The man placed both of his palms upon the table, exhaling. When he spoke, it was with great gravitas and solemnity. “I have another task for you,” he said. “There has been an alteration in our circumstances.”

She nodded, but did not reply.

The man reached for a sheaf of papers that he had laid out on the desk earlier in preparation for their meeting. He withdrew a single sheet from amongst the others, cast his eye over it, and then, with a sigh, slid it across to her. She noticed his hand was trembling.

She glanced down at the name and address written on the page:

SIR MAURICE NEWBURY, 1 °CLEVELAND AVENUE, CHELSEA

She took the piece of paper, folded it twice, and slipped it carefully into a concealed pocket.

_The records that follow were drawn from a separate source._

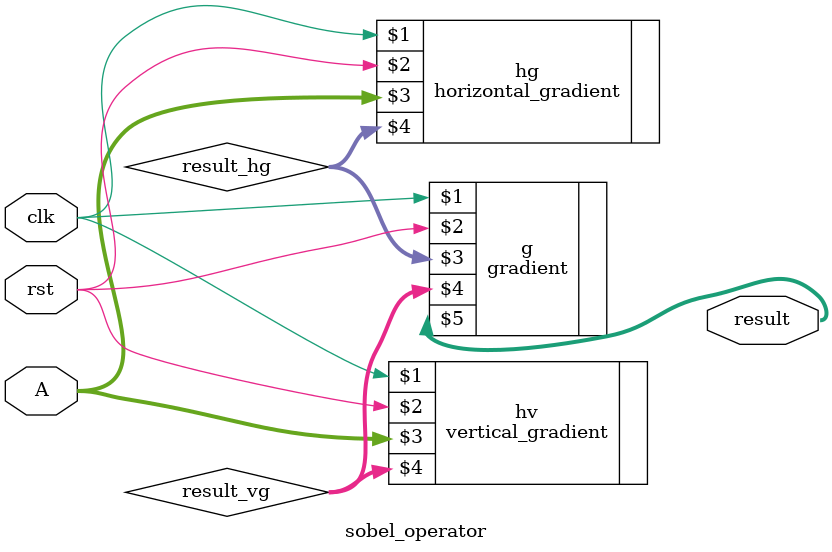
<source format=v>
`timescale 1ns / 1ps


module sobel_operator(
	input clk,rst,
	input [71:0]A,
	output [7:0]result
);

wire [8:0]result_hg,result_vg;

horizontal_gradient hg(clk,rst,A,result_hg);
vertical_gradient hv(clk,rst,A,result_vg);
gradient g(clk,rst,result_hg,result_vg,result);

endmodule

</source>
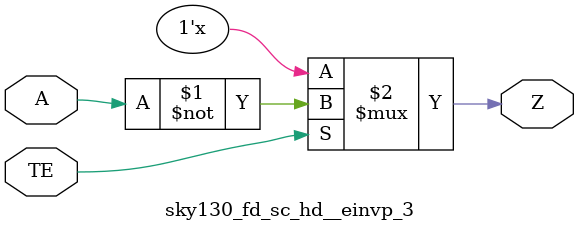
<source format=v>
module sky130_fd_sc_hd__einvp_3 (
    Z ,
    A ,
    TE
);
    output Z ;
    input  A ;
    input  TE;
    notif1 notif10 (Z     , A, TE          );
endmodule
</source>
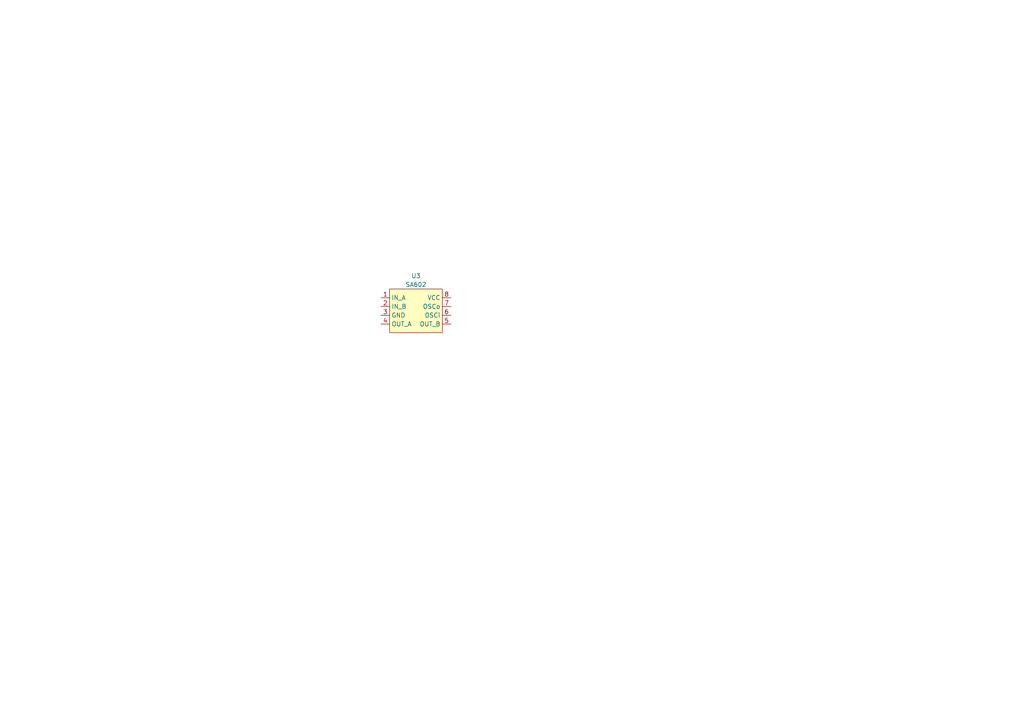
<source format=kicad_sch>
(kicad_sch (version 20230121) (generator eeschema)

  (uuid 76b2421c-7ebf-472b-a64f-ea3e8f5a5ff4)

  (paper "A4")

  


  (symbol (lib_id "ik2ywn:SA602") (at 120.65 90.17 0) (unit 1)
    (in_bom yes) (on_board yes) (dnp no) (fields_autoplaced)
    (uuid 67cbf58a-6432-46c8-a416-9a81dd96a2a9)
    (property "Reference" "U3" (at 120.65 80.01 0)
      (effects (font (size 1.27 1.27)))
    )
    (property "Value" "SA602" (at 120.65 82.55 0)
      (effects (font (size 1.27 1.27)))
    )
    (property "Footprint" "Package_SO:SO-8_3.9x4.9mm_P1.27mm" (at 120.65 90.17 0)
      (effects (font (size 1.27 1.27)) hide)
    )
    (property "Datasheet" "https://www.nxp.com/docs/en/data-sheet/SA602A.pdf" (at 120.65 90.17 0)
      (effects (font (size 1.27 1.27)) hide)
    )
    (pin "1" (uuid 6a19cd79-3eee-4727-9fa6-1dc577c35660))
    (pin "2" (uuid 36b581fe-e5f5-49ac-9dec-072479d279f7))
    (pin "3" (uuid 24166762-369f-4c04-a98c-dc1a950a523c))
    (pin "4" (uuid 44516b25-9c4f-455c-8b57-200036531c7c))
    (pin "5" (uuid 04c5670f-461d-44aa-aa44-d775b4f59e71))
    (pin "6" (uuid 866733cf-332d-4428-a793-9e4811ff3300))
    (pin "7" (uuid ff9f1c94-8d89-49d9-89f6-4b0629953537))
    (pin "8" (uuid 8aac714e-648c-4ec6-8fd1-9d5aa7db49ec))
    (instances
      (project "ARDF-80-RX"
        (path "/d89414e7-aea9-4563-b9a2-3077eb3255c6/2cf26101-eb68-40c5-b2be-43e088fe67b1"
          (reference "U3") (unit 1)
        )
      )
    )
  )
)

</source>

“It is with great reluctance that I ask you to do this,” he said. “I had, until recently, hoped to spare this particular agent from the fate which awaits his colleagues. However, his tenacity is such that he puts us at risk of exposure.” He paused, looking her directly in the eye. “I ask that you end things swiftly and efficiently, and that you do not, under any circumstances, deprive the body of its heart.”

This was new. He was asking her to alter her modus operandi, to break the habit of almost a century. She had not killed without opening a victim’s chest since she’d fled Montmartre in the 1820s, aside from an incident in Bruges almost twenty years ago, when she had been interrupted in the process of cracking a man’s breastbone and was forced to flee to avoid capture.

She thought she should be outraged by the man’s impertinence, but she looked inside herself and could find no spark of anger, no consternation. Only the perpetual void where her heart had once been.

Outwardly, she shrugged her agreement, and the man nodded, clearly relieved.

Inwardly, however, she decided that she would make her decision after the deed, when the man lay dead before her on the floorboards of his Chelsea home. Only then would she know if she were truly prepared to do it, if she could leave empty-handed, knowing that she was granting the dead man a privilege she had willingly granted no one since her father: allowing him to keep his heart.

“So-you will do it this evening?” asked the man.

“Yes,” she replied, pushing back her chair and standing. “I shall end his life before the night is out.”